Training in Epigenetics
A major interest of Wade’s group is how the Western diet, which is high in fat, influences colon cancer risk. Wade’s hypothesis is the carbon content of high-fat diets is an influencer of the epigenome. One of the ways to test this hypothesis is to use a high-fat diet that does not induce obesity, such as the ketogenic diet, which is high in fat but low in sugar.
Adedeji gladly took on the project and fed four groups of mice a specific dietary program: high-fat diet, ketogenic diet, control chow diet and a low-fat diet. He examined organ damage and took physiologic measurements such as weight and serum hormone levels of insulin. He also used Western blots to determine how histone modifications, particularly acylation, change as a function of diet throughout the genome.
Wade said before Adedeji leaves the lab, he’ll connect all the changes in the epigenome to the gene-specific level by doing an assay called “cut and tag.” It will identify the type of histone modification in every point in the genome as a function of diet.

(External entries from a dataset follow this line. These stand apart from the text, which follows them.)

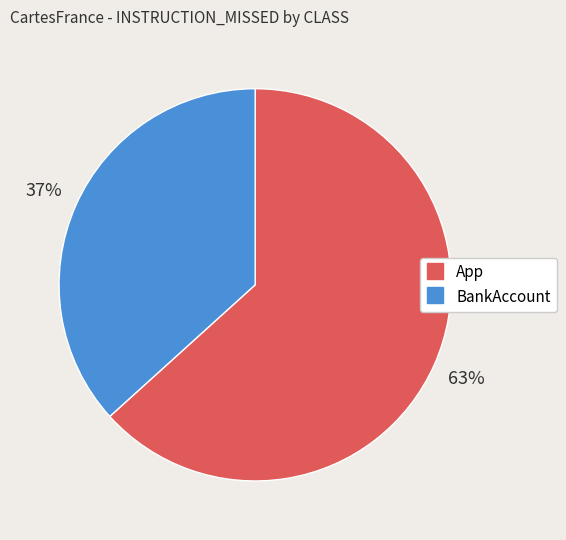

Combined, do BankAccount and App account for over 50%?

Yes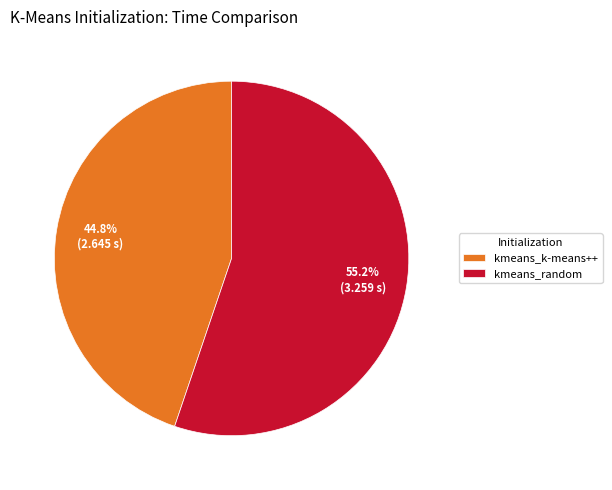

Is there a majority slice in this chart?

Yes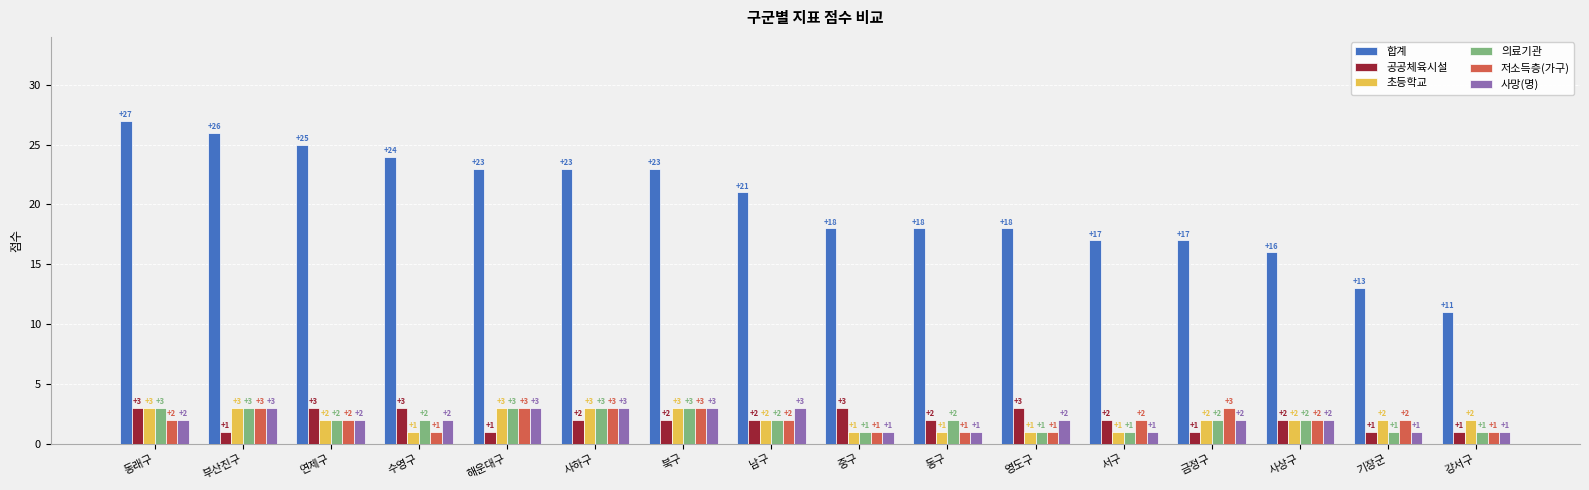

How many groups of bars are there?

16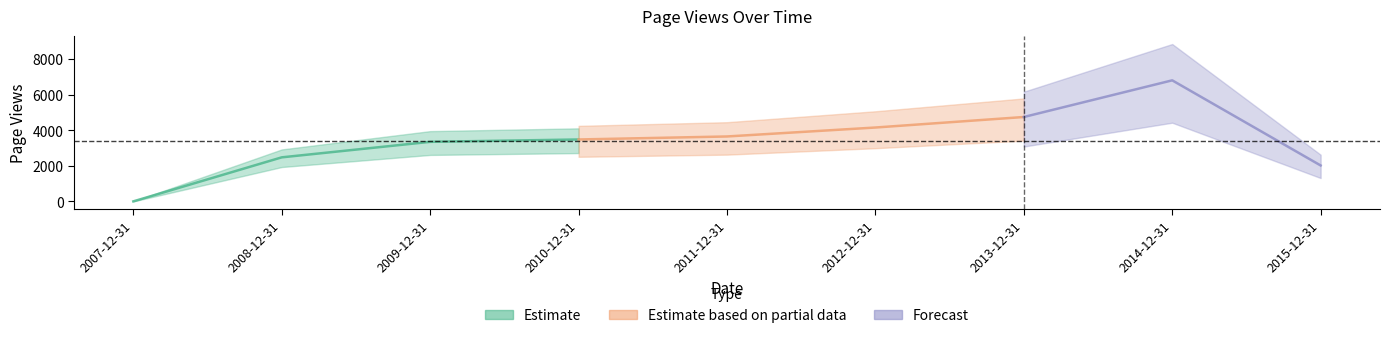

What is the difference between the values at 2007-12-31 and 2009-12-31?

3351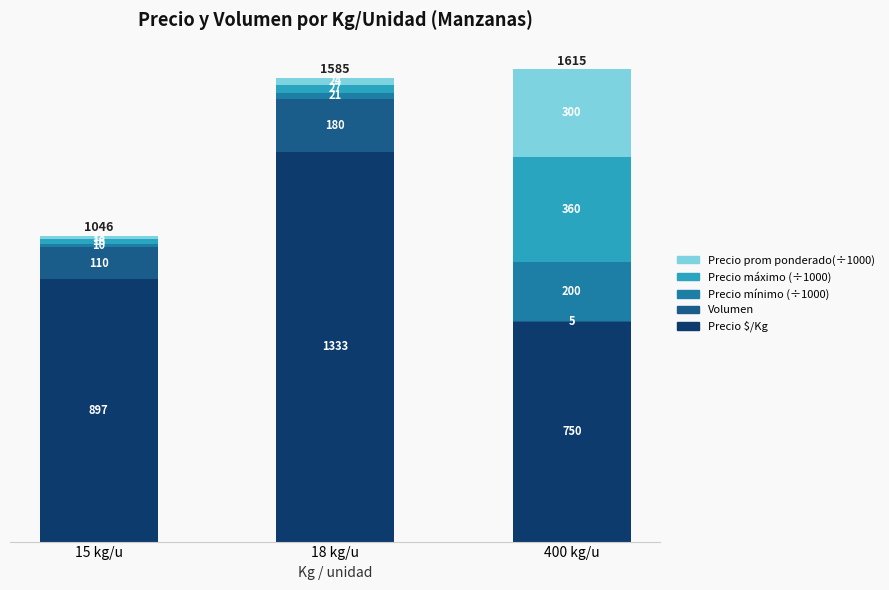

Reading right to left, transcribe the values for Precio $/Kg.

400 kg/u=750	18 kg/u=1333	15 kg/u=897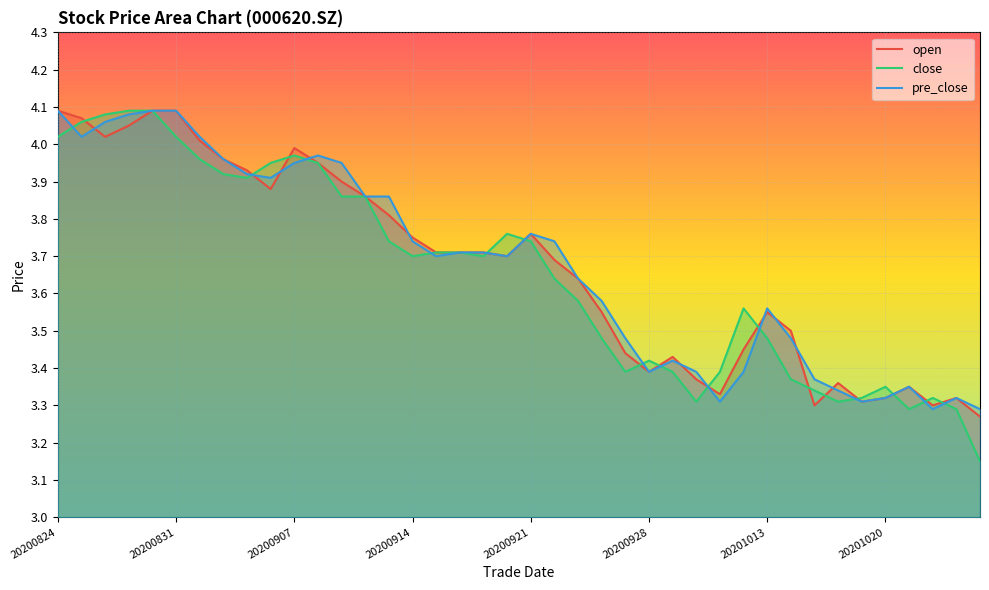

Where is close nearest to the value 3?

20201026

“Adedeji is using techniques that we have implemented in our lab in the last year and testing a hypothesis that is central to our research,” Wade said.
Equipment Donations
Wade said that he knew it would be challenging for Adedeji to get scientific equipment in Nigeria, so he encouraged him to take smaller equipment from his lab that wasn’t being used. Wade then emailed all NIEHS research group leaders to ask whether they had older equipment headed for surplus, and several responded.
NIEHS Immunity, Inflammation and Disease Laboratory chief Dr. Michael Fessler was especially helpful since he had equipment designated for the institute’s warehouse that was no longer being used.
NIEHS inventory management officer Kim Jones gave Adedeji access to the surplus equipment and handled the paperwork to make sure the institute operated within NIH foreign donation guidelines.
“We are delighted to have played our small part in helping Temi plant these exciting scientific seeds in Nigeria,” said Fessler.
Collaboration to Continue
Adedeji is working on a research paper about his work and hopes he and NIEHS will work together in the future to improve the pipeline of Nigerian scientists. His long-term goal is to have Nigerian students come to NIEHS to take advantage of state-of-the-art training.